- Problem to solve: Reproduce the data below line for line, without changing a single character.

- Records for this exercise:
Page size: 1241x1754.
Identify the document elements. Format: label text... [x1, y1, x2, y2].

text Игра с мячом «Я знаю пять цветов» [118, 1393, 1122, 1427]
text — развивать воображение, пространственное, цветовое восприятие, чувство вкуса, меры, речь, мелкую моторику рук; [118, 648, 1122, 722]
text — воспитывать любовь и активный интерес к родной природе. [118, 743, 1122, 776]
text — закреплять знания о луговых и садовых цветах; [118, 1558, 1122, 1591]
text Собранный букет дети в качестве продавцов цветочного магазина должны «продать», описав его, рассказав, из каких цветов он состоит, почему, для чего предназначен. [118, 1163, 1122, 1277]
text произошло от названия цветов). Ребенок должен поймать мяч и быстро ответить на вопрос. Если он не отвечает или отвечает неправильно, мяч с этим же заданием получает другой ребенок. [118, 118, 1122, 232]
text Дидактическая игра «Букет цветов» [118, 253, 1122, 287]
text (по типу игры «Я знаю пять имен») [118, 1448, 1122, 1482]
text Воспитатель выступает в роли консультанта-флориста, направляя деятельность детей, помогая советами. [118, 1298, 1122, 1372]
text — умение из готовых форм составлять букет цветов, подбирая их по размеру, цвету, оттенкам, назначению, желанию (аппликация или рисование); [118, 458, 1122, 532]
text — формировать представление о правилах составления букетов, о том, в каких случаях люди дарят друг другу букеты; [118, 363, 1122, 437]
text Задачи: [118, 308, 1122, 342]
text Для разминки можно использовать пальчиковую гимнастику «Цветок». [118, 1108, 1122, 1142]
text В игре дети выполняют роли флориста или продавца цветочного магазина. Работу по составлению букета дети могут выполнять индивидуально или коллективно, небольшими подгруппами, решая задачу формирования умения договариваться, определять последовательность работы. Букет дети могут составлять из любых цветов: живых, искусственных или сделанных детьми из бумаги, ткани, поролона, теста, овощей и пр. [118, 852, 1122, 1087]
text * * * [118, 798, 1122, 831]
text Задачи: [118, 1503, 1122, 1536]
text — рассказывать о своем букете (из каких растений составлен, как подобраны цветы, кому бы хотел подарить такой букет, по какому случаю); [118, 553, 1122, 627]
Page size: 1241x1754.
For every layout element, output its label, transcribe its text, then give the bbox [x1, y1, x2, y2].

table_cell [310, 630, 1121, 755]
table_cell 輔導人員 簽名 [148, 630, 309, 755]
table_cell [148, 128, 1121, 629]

- Answer to the task:
Page size: 1241x1754.
Identify the document elements. Format: label text... [x1, y1, x2, y2].

text Игра с мячом «Я знаю пять цветов» [118, 1393, 1122, 1427]
text — развивать воображение, пространственное, цветовое восприятие, чувство вкуса, меры, речь, мелкую моторику рук; [118, 648, 1122, 722]
text — воспитывать любовь и активный интерес к родной природе. [118, 743, 1122, 776]
text — закреплять знания о луговых и садовых цветах; [118, 1558, 1122, 1591]
text Собранный букет дети в качестве продавцов цветочного магазина должны «продать», описав его, рассказав, из каких цветов он состоит, почему, для чего предназначен. [118, 1163, 1122, 1277]
text произошло от названия цветов). Ребенок должен поймать мяч и быстро ответить на вопрос. Если он не отвечает или отвечает неправильно, мяч с этим же заданием получает другой ребенок. [118, 118, 1122, 232]
text Дидактическая игра «Букет цветов» [118, 253, 1122, 287]
text (по типу игры «Я знаю пять имен») [118, 1448, 1122, 1482]
text Воспитатель выступает в роли консультанта-флориста, направляя деятельность детей, помогая советами. [118, 1298, 1122, 1372]
text — умение из готовых форм составлять букет цветов, подбирая их по размеру, цвету, оттенкам, назначению, желанию (аппликация или рисование); [118, 458, 1122, 532]
text — формировать представление о правилах составления букетов, о том, в каких случаях люди дарят друг другу букеты; [118, 363, 1122, 437]
text Задачи: [118, 308, 1122, 342]
text Для разминки можно использовать пальчиковую гимнастику «Цветок». [118, 1108, 1122, 1142]
text В игре дети выполняют роли флориста или продавца цветочного магазина. Работу по составлению букета дети могут выполнять индивидуально или коллективно, небольшими подгруппами, решая задачу формирования умения договариваться, определять последовательность работы. Букет дети могут составлять из любых цветов: живых, искусственных или сделанных детьми из бумаги, ткани, поролона, теста, овощей и пр. [118, 852, 1122, 1087]
text * * * [118, 798, 1122, 831]
text Задачи: [118, 1503, 1122, 1536]
text — рассказывать о своем букете (из каких растений составлен, как подобраны цветы, кому бы хотел подарить такой букет, по какому случаю); [118, 553, 1122, 627]
Page size: 1241x1754.
For every layout element, output its label, transcribe its text, then give the bbox [x1, y1, x2, y2].

table_cell [310, 630, 1121, 755]
table_cell 輔導人員 簽名 [148, 630, 309, 755]
table_cell [148, 128, 1121, 629]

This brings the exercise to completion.